Excellent piece of information! Very insightful strategies for organizational implementation by employees who may feel threatened when exposed to these behaviors by persons in leadership positions.

Lauren Girardin

I’m glad you’re getting real value out of this article, Valarie. It’s certainly key for employees to remember that you are not necessarily alone. Seek out the support of your colleagues and together look for organizational solutions to overcome the challenges of an unpredictable leader.


An unpredictable boss can bring overwhelm and aggravation if you let them get to you. I would add to Lauren’s already great list:

Rise above the situation. Problems are rarely solved at the same level they are manifest. How do you rise above the chaos?

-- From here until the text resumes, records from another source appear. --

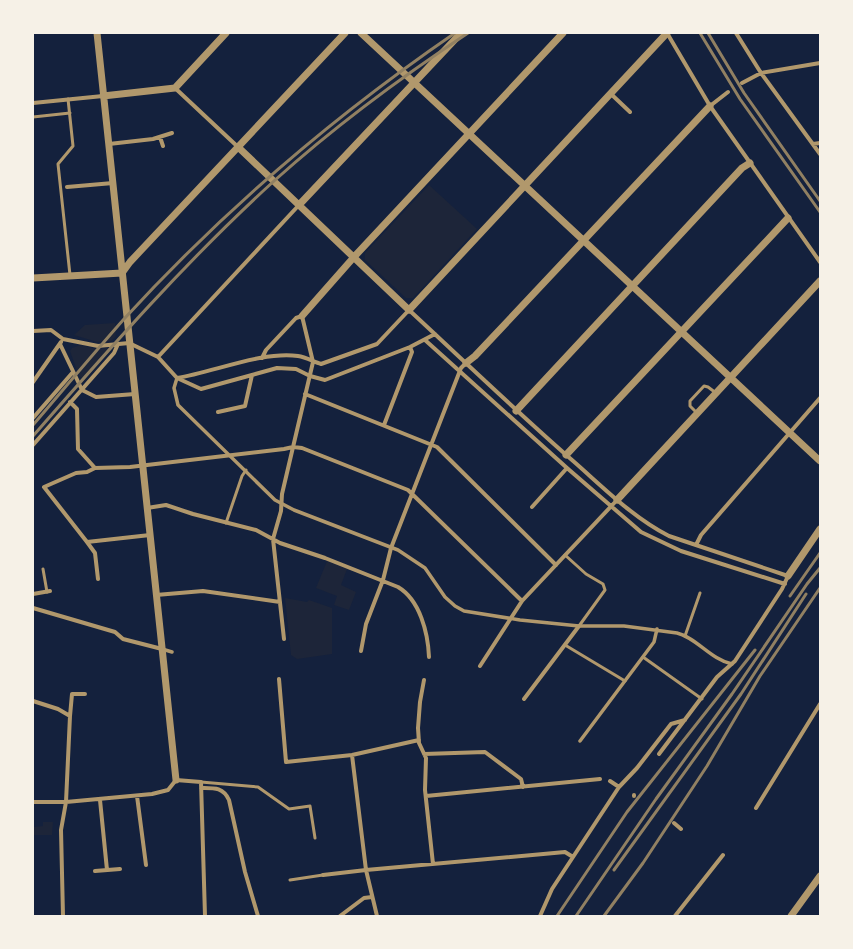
<svg xmlns="http://www.w3.org/2000/svg" width="853" height="949" viewBox="0 0 853 949" font-family="'Varela Round',sans-serif">
  <style>
    .green { fill: #1d2539 }
    .lines { fill: none; stroke-linecap: round; stroke-linejoin: round }
    .service { stroke: #b1986c; stroke-width: 3 }
    .pedestrian { stroke: #b1986c; stroke-width: 3.5 }
    .minor { stroke: #b1986c; stroke-width: 4 }
    .tertiary { stroke: #b1986c; stroke-width: 7 }
    .rail { stroke: #918062; stroke-width: 3 }
  </style>
  <rect width="100%" height="100%" fill="#14213d"/>
  <path class="green" d="M 429,185 L 477,229 L 413,298 L 406,298 L 365,260 L 365,253 Z
    M 115,323 L 116,336 L 111,341 L 97,342 L 74,335 L 85,325 Z
    M 81,345 L 96,349 L 109,348 L 110,351 L 84,379 L 79,376 L 70,351 L 72,348 Z
    M 327,561 L 347,569 L 341,585 L 356,592 L 349,610 L 334,605 L 337,596 L 316,588 Z
    M 285,598 L 307,602 L 309,600 L 332,608 L 332,654 L 297,659 L 291,655 Z
    M 43,822 L 53,822 L 52,835 L 34,835 L 34,827 L 43,826 Z"/>
  <g class="lines">
    <path class="service" d="M 68,99 L 73,146 L 58,164 L 70,275
      M 33,117 L 70,113
      M 697,413 L 690,406 L 690,401 L 704,386 L 708,387 L 716,393
      M 226,523 L 242,476 L 246,470
      M 565,555 L 586,574 L 603,584 L 605,590 L 579,626
      M 43,569 L 47,592
      M 685,636 L 700,593
      M 565,645 L 625,681
      M 643,657 L 702,699
      M 201,782 L 258,787 L 289,809 L 310,806 L 315,838
      M 290,880 L 323,875"/>
    <path class="pedestrian" d="M 177,378 L 174,388 L 178,405 L 275,500 L 294,510 L 398,550 L 425,568 L 445,597 L 455,606 L 464,611 L 520,620 L 579,626 L 624,626 L 677,633 C 697,638 710,659 732,664
      M 162,649 L 172,652
      M 580,741 L 654,642 L 657,629"/>
    <path class="minor" d="M 667,33 L 710,106 L 820,262
      M 736,33 L 761,73 L 820,154
      M 742,83 L 761,73 L 820,63
      M 175,88 L 238,147
      M 611,94 L 630,112
      M 33,103 L 103,96
      M 710,106 L 728,92
      M 160,137 L 163,146
      M 109,144 L 153,139 L 172,133
      M 813,144 L 820,143
      M 67,187 L 113,183
      M 33,331 L 51,330 L 63,339 L 98,346 L 129,343 L 158,357 L 177,378 L 201,389 L 277,368 L 296,369 L 310,376 L 325,380 L 410,347 L 435,334
      M 425,340 L 567,468 L 641,532 L 681,551 L 785,584
      M 60,344 L 82,390 L 96,397 L 135,394
      M 158,357 L 299,205
      M 262,358 L 266,350 L 296,318 L 302,316 L 313,362 L 282,494 L 281,511 L 273,539 L 284,639
      M 177,378 C 214,372 262,351 298,356 C 306,357 314,362 321,364 L 377,344 L 409,310 C 463,360 516,411 572,460 C 603,487 632,517 669,536 L 788,576 L 782,589 L 735,661 L 717,677 L 659,754
      M 33,382 L 61,342
      M 305,394 L 437,447 L 556,565
      M 70,402 L 77,409 L 78,449 L 95,468
      M 218,412 L 245,406 L 252,375
      M 33,418 L 73,372
      M 384,425 L 412,352 L 410,347
      M 33,445 L 114,353 L 118,344
      M 532,507 L 567,468
      M 147,508 L 166,505 L 193,514 L 256,530 L 280,543 L 325,558 L 398,587 C 420,600 428,633 429,657
      M 150,535 L 87,542 L 44,487 L 76,473 L 87,472 L 95,468 L 130,467 L 284,449 L 293,447 L 302,448 L 408,490 L 522,601
      M 87,542 L 95,553 L 98,579
      M 696,545 L 701,535 L 820,398
      M 33,594 L 50,591
      M 156,595 L 203,591 L 280,602
      M 33,608 L 115,632 L 123,639 L 162,649
      M 361,651 L 366,624 L 383,580 L 391,548 L 461,368 L 466,363
      M 480,666 L 522,601 L 617,500
      M 279,679 L 286,762 L 352,755 L 419,740
      M 424,680 L 420,702 L 418,728 L 419,743 L 426,758 L 425,790 L 433,864
      M 524,699 L 579,626
      M 33,701 L 58,709 L 70,716 L 66,802 L 61,830 L 63,916
      M 70,716 L 72,694 L 85,694
      M 424,754 L 485,752 L 521,779 L 523,787
      M 610,781 L 619,787
      M 201,788 C 214,788 223,787 229,800 L 245,872 L 258,916
      M 634,795 L 634,796
      M 137,796 L 146,865
      M 426,796 L 600,779
      M 100,800 L 107,870
      M 33,802 L 66,802 L 152,794 L 168,790 L 176,780 L 201,782 L 205,916
      M 756,808 L 820,704
      M 674,823 L 681,829
      M 95,871 L 120,869
      M 323,875 L 366,870 L 352,755
      M 340,916 L 364,898 L 372,897
      M 377,916 L 366,870 L 565,852 L 573,857
      M 540,916 L 552,889 L 619,787 L 637,768 L 671,724 L 685,720
      M 675,916 L 723,855"/>
    <path class="tertiary" d="M 97,33 L 176,780
      M 361,33 L 820,461
      M 103,96 L 175,88 L 226,33
      M 238,147 L 409,310 L 667,33
      M 299,205 L 461,33
      M 122,273 L 130,262 L 345,33
      M 33,278 L 122,273
      M 302,316 L 354,257 L 563,33
      M 466,363 L 475,356 L 710,106
      M 516,411 L 742,168 L 750,163
      M 566,455 L 788,218
      M 617,500 L 820,281
      M 788,576 L 820,529
      M 791,916 L 820,876"/>
    <path class="rail" d="M 700,33 L 740,99 L 820,212
      M 708,33 L 744,93 L 820,201
      M 33,425 C 63,390 93,354 124,319 C 223,211 334,116 455,33
      M 33,436 C 110,348 187,260 274,181 C 334,127 400,78 468,33
      M 790,596 L 820,553
      M 614,870 L 741,694 L 806,594
      M 557,916 L 627,812 L 755,650
      M 576,916 L 656,799 L 732,694 L 807,584 L 820,568
      M 604,916 L 643,863 L 707,766 L 760,676 L 820,588"/>
  </g>
  <rect width="853" height="949" fill="none" stroke="#f6f1e7" stroke-width="68"/>
</svg>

To underscore Lauren’s point — Keep your eye on the mission and not on the obstacles.

Build a strong and unshakeable character so you don’t give other people the power to negatively impact your day. Unpredictable bosses, and others, don’t have control over your state (emotions) if you don’t grant them that control.

Respond rather than react. Sometimes acknowledging their frustration can help. Saying “that sounds very difficult” or “how can I (we) help?” can help shift the boss from rant mode to solution seeking mode.

Set reasonable boundaries. Know your limits. How much is too much? What options do you have when boundaries are crossed?

You can “coach up” with your boss by having a respectful, solution focused conversation about how to resolve issues that feed the unpredictability. Respectfully share with them how the chaos is impacting morale and productivity. They may not be aware of this.

This is a huge and important topic. Thanks for addressing this Lauren!

Lauren Girardin

Thanks for sharing all those tips, msingleton. Most of what you bring up can be useful if you’re in your leader’s circle of influence. Unfortunately, many people are far outside that circle. This article is aimed more at people who don’t have direct access to their leader.

I talk about several of the points you brought up in my other article on how to deal with an unpredictable direct manager. Check it out! https://www.govloop.com/community/blog/deal-unpredictable-boss/

Anita Arile

Love your article.. wouldn’t mind quoting you in one of my in-house trainings.. would be very beneficial to those who are “too quiet” to complain… keep up the great work!

Greg Sinton

I retired from the federal government before Trump became my boss and appointed a totally inappropriate leader for the Department I was employed by. At least it was not the EPA…that must be incredibly demoralizing to have a leader that is aggressively opposed to the mission of the agency. I don’t know how those people can force themselves to go to work in the morning.

Greg Sinton

Obviously retiring is not an option for everyone, but I think if a leader is totally opposed to the mission of your organization it might be best to try to find a new organization to be a part of unless you think you have enough power in the existing organization to counteract the poor leader.

Lauren Girardin

When faced with an unpredictable leader, each person must make their own choice to stay at their organization or leave for a new opportunity (or retire). People may stay because they believe they will able to more effectively protect their mission from within their organization than they would be if they had to watch changes happen from outside.

Of course, we shouldn’t judge anyone who stays or goes since there are many things that affect their decision, like career goals and the need for dependable income and benefits.

Joyce LeFlore

It’s great to know there are plenty of options to consider for these type of daily issues and concerns. I feel more power in knowing that something can actually be done in the workplace.

Lauren Girardin

A feeling of powerless can be disheartening. But it’s rare to be truly and completely powerless. I hope this article shows people ways they can individually and collectively exercise power at their organization. Thank you for sharing that this advice has helped you, Joyce.